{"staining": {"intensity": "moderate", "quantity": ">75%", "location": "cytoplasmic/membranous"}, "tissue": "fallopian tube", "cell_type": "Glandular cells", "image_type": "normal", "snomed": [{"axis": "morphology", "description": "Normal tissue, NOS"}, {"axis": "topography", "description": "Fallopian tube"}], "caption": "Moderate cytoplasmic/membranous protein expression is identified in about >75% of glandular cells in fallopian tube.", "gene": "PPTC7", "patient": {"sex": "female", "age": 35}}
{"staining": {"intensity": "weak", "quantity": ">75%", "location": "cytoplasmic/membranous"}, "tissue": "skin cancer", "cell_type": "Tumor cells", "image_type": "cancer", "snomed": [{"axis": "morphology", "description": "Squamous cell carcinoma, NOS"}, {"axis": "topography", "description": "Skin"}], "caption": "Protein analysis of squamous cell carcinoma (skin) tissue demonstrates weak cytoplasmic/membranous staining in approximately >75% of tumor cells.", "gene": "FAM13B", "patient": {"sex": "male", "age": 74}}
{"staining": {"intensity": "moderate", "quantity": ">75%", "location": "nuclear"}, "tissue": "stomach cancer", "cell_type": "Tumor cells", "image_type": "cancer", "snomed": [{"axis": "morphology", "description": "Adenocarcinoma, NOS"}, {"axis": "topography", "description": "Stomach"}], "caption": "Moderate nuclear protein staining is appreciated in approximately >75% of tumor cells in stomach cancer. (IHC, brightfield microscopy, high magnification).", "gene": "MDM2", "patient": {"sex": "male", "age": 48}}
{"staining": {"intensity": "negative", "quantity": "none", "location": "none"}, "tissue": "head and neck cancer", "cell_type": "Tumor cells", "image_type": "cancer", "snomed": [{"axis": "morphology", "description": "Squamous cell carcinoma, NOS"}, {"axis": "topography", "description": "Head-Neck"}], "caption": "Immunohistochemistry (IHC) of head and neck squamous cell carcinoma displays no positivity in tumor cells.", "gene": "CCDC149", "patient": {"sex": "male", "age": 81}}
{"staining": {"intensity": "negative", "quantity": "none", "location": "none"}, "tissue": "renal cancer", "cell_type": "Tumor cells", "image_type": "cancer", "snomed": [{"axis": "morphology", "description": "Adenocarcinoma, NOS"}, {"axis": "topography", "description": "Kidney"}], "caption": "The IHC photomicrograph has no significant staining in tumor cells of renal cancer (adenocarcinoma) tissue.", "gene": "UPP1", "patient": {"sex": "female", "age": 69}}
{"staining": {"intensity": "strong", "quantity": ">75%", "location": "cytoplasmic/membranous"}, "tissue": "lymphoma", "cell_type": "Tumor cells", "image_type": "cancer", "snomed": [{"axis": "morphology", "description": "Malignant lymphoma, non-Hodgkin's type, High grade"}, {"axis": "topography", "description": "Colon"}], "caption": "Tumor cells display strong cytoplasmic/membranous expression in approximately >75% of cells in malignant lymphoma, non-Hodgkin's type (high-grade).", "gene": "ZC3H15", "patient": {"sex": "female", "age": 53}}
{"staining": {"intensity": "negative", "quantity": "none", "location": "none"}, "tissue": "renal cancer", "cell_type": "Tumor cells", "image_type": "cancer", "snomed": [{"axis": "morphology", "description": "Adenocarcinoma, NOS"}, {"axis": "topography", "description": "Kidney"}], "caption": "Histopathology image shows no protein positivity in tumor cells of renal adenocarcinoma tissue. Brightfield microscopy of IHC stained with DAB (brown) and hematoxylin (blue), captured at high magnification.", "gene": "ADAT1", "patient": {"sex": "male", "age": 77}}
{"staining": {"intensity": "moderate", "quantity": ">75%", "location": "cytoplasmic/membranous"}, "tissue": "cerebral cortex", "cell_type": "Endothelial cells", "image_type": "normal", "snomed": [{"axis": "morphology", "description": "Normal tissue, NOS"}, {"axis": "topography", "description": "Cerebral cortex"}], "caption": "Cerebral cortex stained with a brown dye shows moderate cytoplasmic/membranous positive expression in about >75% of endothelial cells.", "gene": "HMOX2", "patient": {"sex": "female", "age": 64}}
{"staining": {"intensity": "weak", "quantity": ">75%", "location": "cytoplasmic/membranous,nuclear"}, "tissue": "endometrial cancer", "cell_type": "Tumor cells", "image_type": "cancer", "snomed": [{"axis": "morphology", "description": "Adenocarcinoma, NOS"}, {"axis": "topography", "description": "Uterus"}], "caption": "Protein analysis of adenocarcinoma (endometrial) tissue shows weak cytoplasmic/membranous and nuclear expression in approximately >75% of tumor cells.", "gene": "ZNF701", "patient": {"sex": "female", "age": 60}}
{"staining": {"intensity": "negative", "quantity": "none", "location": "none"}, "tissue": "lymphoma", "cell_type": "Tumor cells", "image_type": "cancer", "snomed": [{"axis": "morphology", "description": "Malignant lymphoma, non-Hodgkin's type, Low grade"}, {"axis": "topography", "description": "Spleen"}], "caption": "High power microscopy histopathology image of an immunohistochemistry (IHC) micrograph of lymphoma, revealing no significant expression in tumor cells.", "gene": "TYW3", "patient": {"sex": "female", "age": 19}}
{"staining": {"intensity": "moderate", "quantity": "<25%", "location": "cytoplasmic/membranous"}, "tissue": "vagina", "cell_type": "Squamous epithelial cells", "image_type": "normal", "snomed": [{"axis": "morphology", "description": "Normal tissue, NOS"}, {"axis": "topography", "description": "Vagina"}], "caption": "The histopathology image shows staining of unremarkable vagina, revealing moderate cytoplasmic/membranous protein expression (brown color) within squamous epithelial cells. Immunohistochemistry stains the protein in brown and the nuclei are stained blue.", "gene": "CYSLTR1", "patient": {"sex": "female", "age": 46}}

- - -

Everything above from the line containing "nuclear protein staining" down to the line containing "IHC photomicrograph has" should be copied exactly, both end lines included, and nothing else.

RESULT FOR THIS TASK:
{"staining": {"intensity": "moderate", "quantity": ">75%", "location": "nuclear"}, "tissue": "stomach cancer", "cell_type": "Tumor cells", "image_type": "cancer", "snomed": [{"axis": "morphology", "description": "Adenocarcinoma, NOS"}, {"axis": "topography", "description": "Stomach"}], "caption": "Moderate nuclear protein staining is appreciated in approximately >75% of tumor cells in stomach cancer. (IHC, brightfield microscopy, high magnification).", "gene": "MDM2", "patient": {"sex": "male", "age": 48}}
{"staining": {"intensity": "negative", "quantity": "none", "location": "none"}, "tissue": "head and neck cancer", "cell_type": "Tumor cells", "image_type": "cancer", "snomed": [{"axis": "morphology", "description": "Squamous cell carcinoma, NOS"}, {"axis": "topography", "description": "Head-Neck"}], "caption": "Immunohistochemistry (IHC) of head and neck squamous cell carcinoma displays no positivity in tumor cells.", "gene": "CCDC149", "patient": {"sex": "male", "age": 81}}
{"staining": {"intensity": "negative", "quantity": "none", "location": "none"}, "tissue": "renal cancer", "cell_type": "Tumor cells", "image_type": "cancer", "snomed": [{"axis": "morphology", "description": "Adenocarcinoma, NOS"}, {"axis": "topography", "description": "Kidney"}], "caption": "The IHC photomicrograph has no significant staining in tumor cells of renal cancer (adenocarcinoma) tissue.", "gene": "UPP1", "patient": {"sex": "female", "age": 69}}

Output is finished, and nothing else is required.